[DATA FOR ANALYSIS]
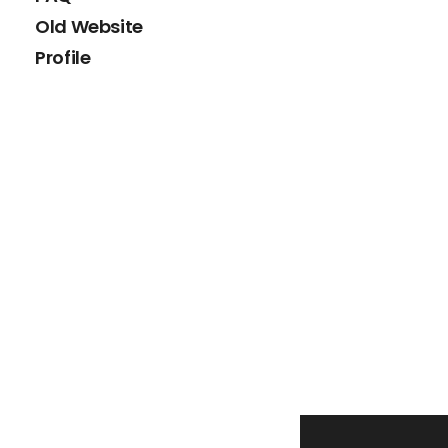
Old Website
Profile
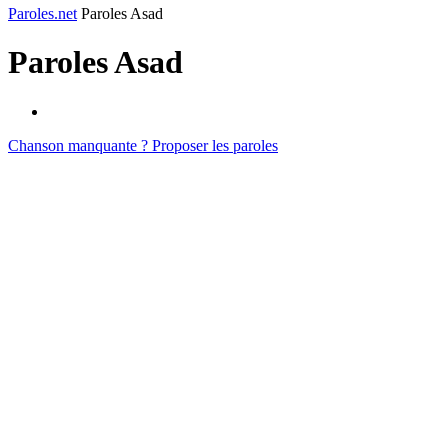
Paroles.net
Paroles Asad
Paroles
Asad
Chanson manquante ? Proposer les paroles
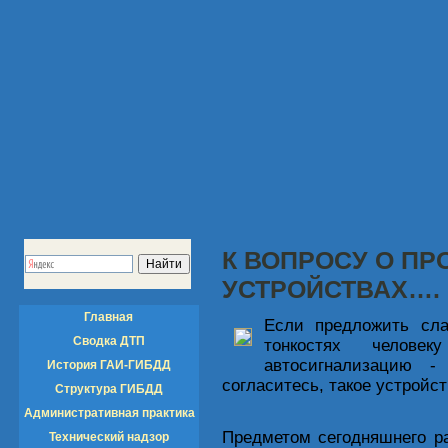
К ВОПРОСУ О П
УСТРОЙСТВАХ….
Главная
Если предложить сл
Сводка ДТП
тонкостях челов
автосигнализацию - 
История ГАИ-ГИБДД
согласитесь, такое устройс
Структура ГИБДД
Административная практика
Предметом сегодняшнего ра
Технический надзор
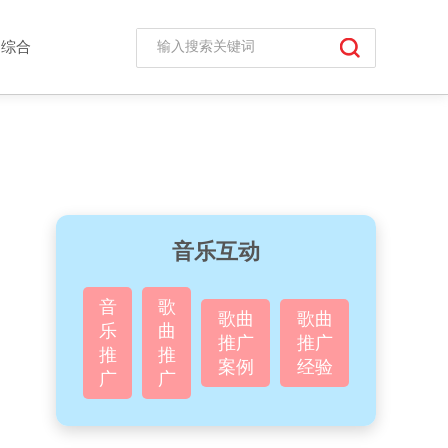
综合
音乐互动
音
歌
歌曲
歌曲
乐
曲
推广
推广
推
推
案例
经验
广
广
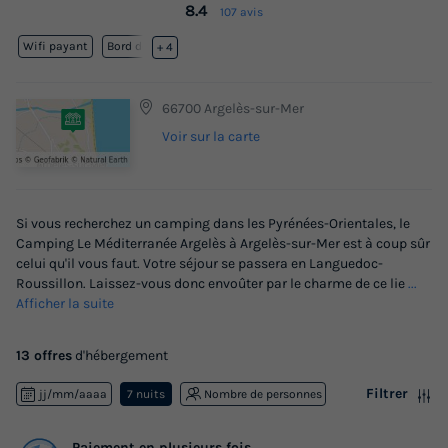
8.4
107 avis
Wifi payant
Bord de mer
+ 4
66700 Argelès-sur-Mer
Voir sur la carte
Si vous recherchez un camping dans les Pyrénées-Orientales, le
Camping Le Méditerranée Argelès à Argelès-sur-Mer est à coup sûr
celui qu'il vous faut. Votre séjour se passera en Languedoc-
Roussillon. Laissez-vous donc envoûter par le charme de ce lie
...
Afficher la suite
13 offres
d'hébergement
Filtrer
jj/mm/aaaa
7 nuits
Nombre de personnes
Paiement en plusieurs fois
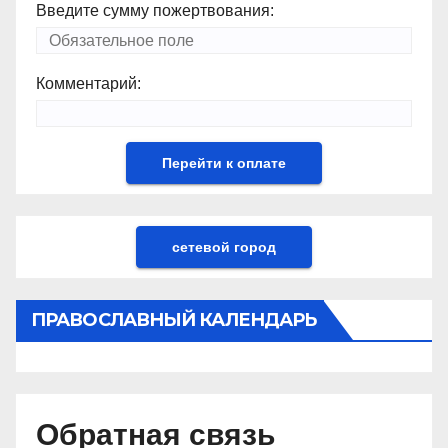
Введите сумму пожертвования:
Комментарий:
сетевой город
ПРАВОСЛАВНЫЙ КАЛЕНДАРЬ
Обратная связь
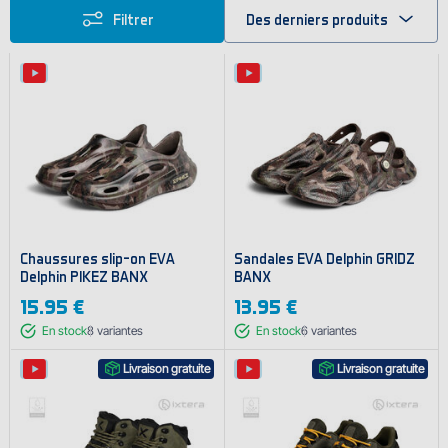
Filtrer
Des derniers produits
Chaussures slip-on EVA
Sandales EVA Delphin GRIDZ
Delphin PIKEZ BANX
BANX
15.95 €
13.95 €
En stock
8
variantes
En stock
6
variantes
Livraison gratuite
Livraison gratuite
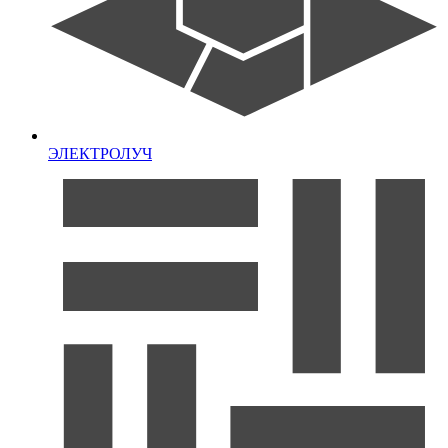
ЭЛЕКТРОЛУЧ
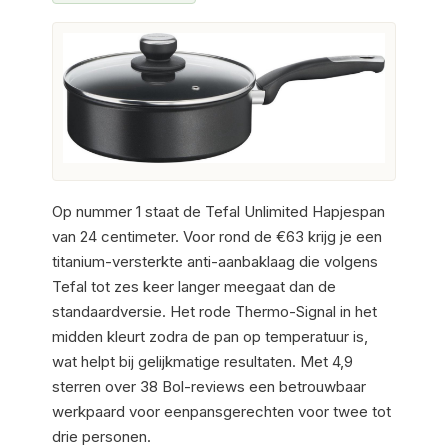
Op nummer 1 staat de Tefal Unlimited Hapjespan
van 24 centimeter. Voor rond de €63 krijg je een
titanium-versterkte anti-aanbaklaag die volgens
Tefal tot zes keer langer meegaat dan de
standaardversie. Het rode Thermo-Signal in het
midden kleurt zodra de pan op temperatuur is,
wat helpt bij gelijkmatige resultaten. Met 4,9
sterren over 38 Bol-reviews een betrouwbaar
werkpaard voor eenpansgerechten voor twee tot
drie personen.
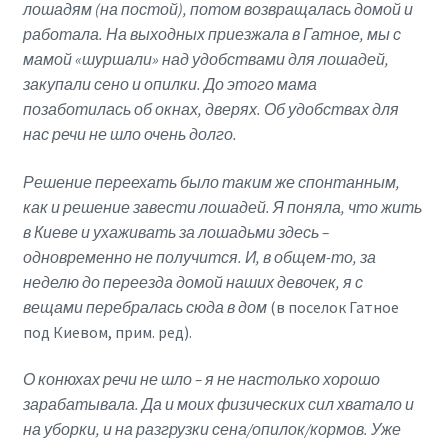
лошадям (на постой), потом возвращалась домой и
работала. На выходных приезжала в Гатное, мы с
мамой «шуршали» над удобствами для лошадей,
закупали сено и опилки. До этого мама
позаботилась об окнах, дверях. Об удобствах для
нас речи не шло очень долго.
Решение переехать было таким же спонтанным,
как и решение завести лошадей. Я поняла, что жить
в Киеве и ухаживать за лошадьми здесь –
одновременно не получится. И, в общем-то, за
неделю до переезда домой наших девочек, я с
вещами перебралась сюда в дом
(в поселок Гатное
под Киевом, прим. ред).
О конюхах речи не шло – я не настолько хорошо
зарабатывала. Да и моих физических сил хватало и
на уборки, и на разгрузки сена/опилок/кормов. Уже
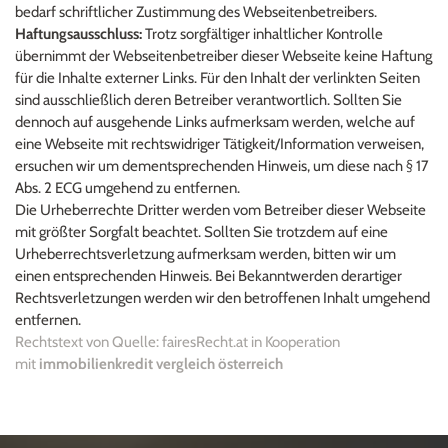
bedarf schriftlicher Zustimmung des Webseitenbetreibers.
Haftungsausschluss:
 Trotz sorgfältiger inhaltlicher Kontrolle 
übernimmt der Webseitenbetreiber dieser Webseite keine Haftung 
für die Inhalte externer Links. Für den Inhalt der verlinkten Seiten 
sind ausschließlich deren Betreiber verantwortlich. Sollten Sie 
dennoch auf ausgehende Links aufmerksam werden, welche auf 
eine Webseite mit rechtswidriger Tätigkeit/Information verweisen, 
ersuchen wir um dementsprechenden Hinweis, um diese nach § 17 
Abs. 2 ECG umgehend zu entfernen.
Die Urheberrechte Dritter werden vom Betreiber dieser Webseite 
mit größter Sorgfalt beachtet. Sollten Sie trotzdem auf eine 
Urheberrechtsverletzung aufmerksam werden, bitten wir um 
einen entsprechenden Hinweis. Bei Bekanntwerden derartiger 
Rechtsverletzungen werden wir den betroffenen Inhalt umgehend 
entfernen.
Rechtstext von Quelle: fairesRecht.at in Kooperation 
mit 
immobilienkredit vergleich österreich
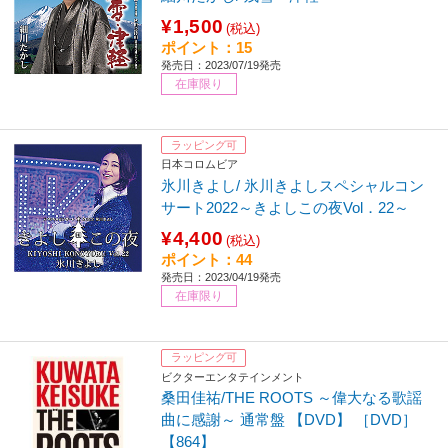
¥1,500
(税込)
ポイント：15
発売日：2023/07/19発売
在庫限り
ラッピング可
日本コロムビア
氷川きよし/ 氷川きよしスペシャルコン
サート2022～きよしこの夜Vol．22～
¥4,400
(税込)
ポイント：44
発売日：2023/04/19発売
在庫限り
ラッピング可
ビクターエンタテインメント
桑田佳祐/THE ROOTS ～偉大なる歌謡
曲に感謝～ 通常盤 【DVD】 ［DVD］
【864】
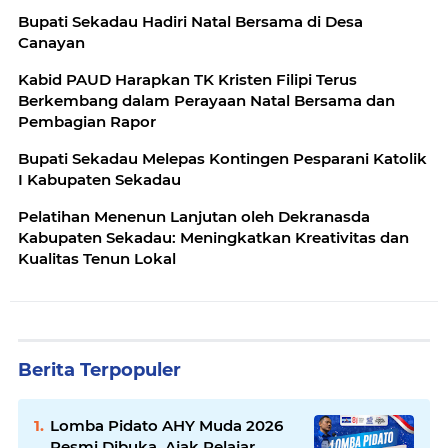
Bupati Sekadau Hadiri Natal Bersama di Desa
Canayan
Kabid PAUD Harapkan TK Kristen Filipi Terus
Berkembang dalam Perayaan Natal Bersama dan
Pembagian Rapor
Bupati Sekadau Melepas Kontingen Pesparani Katolik
I Kabupaten Sekadau
Pelatihan Menenun Lanjutan oleh Dekranasda
Kabupaten Sekadau: Meningkatkan Kreativitas dan
Kualitas Tenun Lokal
Berita Terpopuler
Lomba Pidato AHY Muda 2026
Resmi Dibuka, Ajak Pelajar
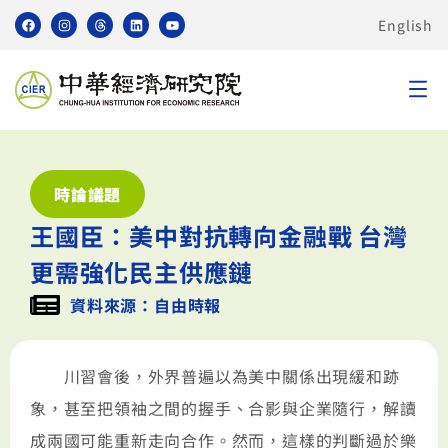
English
時論議題
王國臣：美中對抗轉向金融戰 台灣
更需強化民主供應鏈
資料來源：自由時報
川習會後，外界普遍以為美中關係出現緩和跡
象，甚至把領袖之間的握手、合影與企業隨行，解讀
成兩國可能重新走向合作。然而，這樣的判斷過於樂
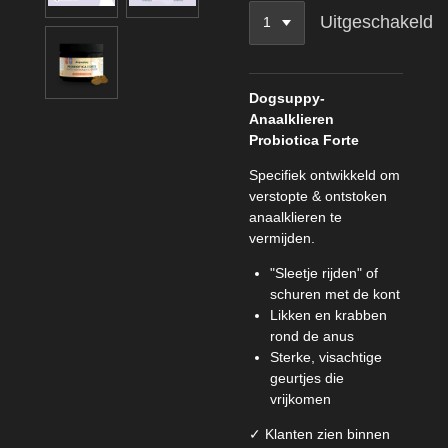
Uitgeschakeld
Dogsuppy-
Anaalklieren
Probiotica Forte
Specifiek ontwikkeld om
verstopte & ontstoken
anaalklieren te
vermijden.
"Sleetje rijden" of
schuren met de kont
Likken en krabben
rond de anus
Sterke, visachtige
geurtjes die
vrijkomen
✓ Klanten zien binnen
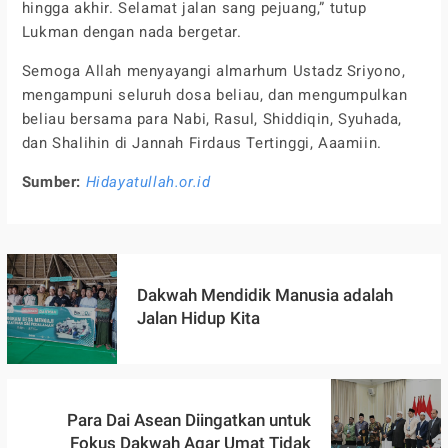
hingga akhir. Selamat jalan sang pejuang,” tutup
Lukman dengan nada bergetar.
Semoga Allah menyayangi almarhum Ustadz Sriyono,
mengampuni seluruh dosa beliau, dan mengumpulkan
beliau bersama para Nabi, Rasul, Shiddiqin, Syuhada,
dan Shalihin di Jannah Firdaus Tertinggi, Aaamiin.
Sumber:
Hidayatullah.or.id
Dakwah Mendidik Manusia adalah
Jalan Hidup Kita
Para Dai Asean Diingatkan untuk
Fokus Dakwah Agar Umat Tidak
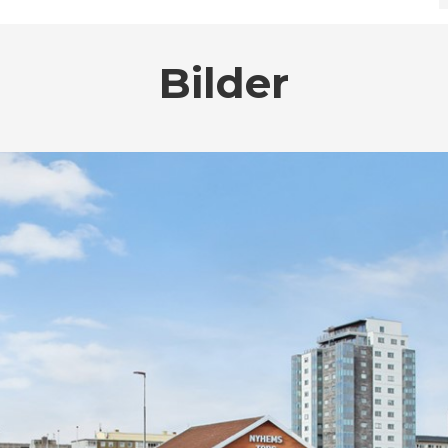
Bilder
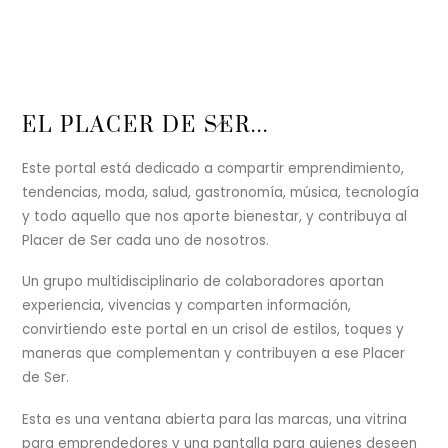
Back
EL PLACER DE SER...
To
Top
Este portal está dedicado a compartir emprendimiento,
tendencias, moda, salud, gastronomía, música, tecnología
y todo aquello que nos aporte bienestar, y contribuya al
Placer de Ser cada uno de nosotros.
Un grupo multidisciplinario de colaboradores aportan
experiencia, vivencias y comparten información,
convirtiendo este portal en un crisol de estilos, toques y
maneras que complementan y contribuyen a ese Placer
de Ser.
Esta es una ventana abierta para las marcas, una vitrina
para emprendedores y una pantalla para quienes deseen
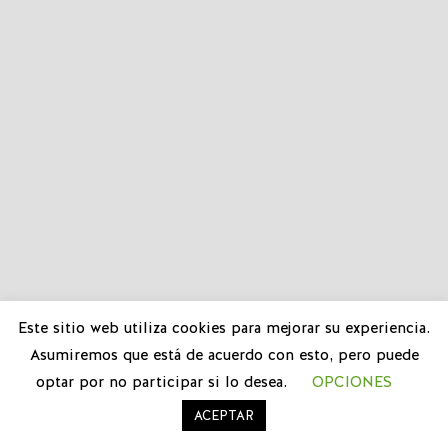
Este sitio web utiliza cookies para mejorar su experiencia.
Asumiremos que está de acuerdo con esto, pero puede
optar por no participar si lo desea.
OPCIONES
ACEPTAR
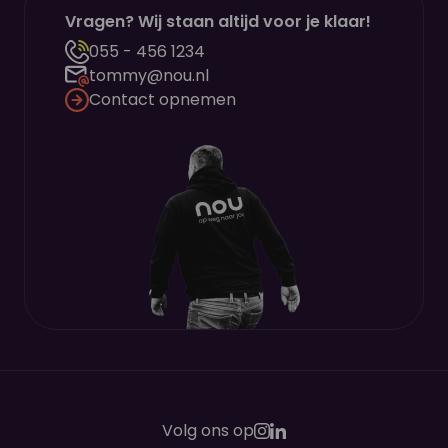
Vragen? Wij staan altijd voor je klaar!
055 - 456 1234
tommy@nou.nl
Contact opnemen
Volg ons op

[HOW TO COMPLETE THIS TASK] Report, for the data above, every line in which the string "aufmerksam" appears.

[SOLUTION TO THE PROBLEM]
dennoch auf ausgehende Links aufmerksam werden, welche auf 
Urheberrechtsverletzung aufmerksam werden, bitten wir um 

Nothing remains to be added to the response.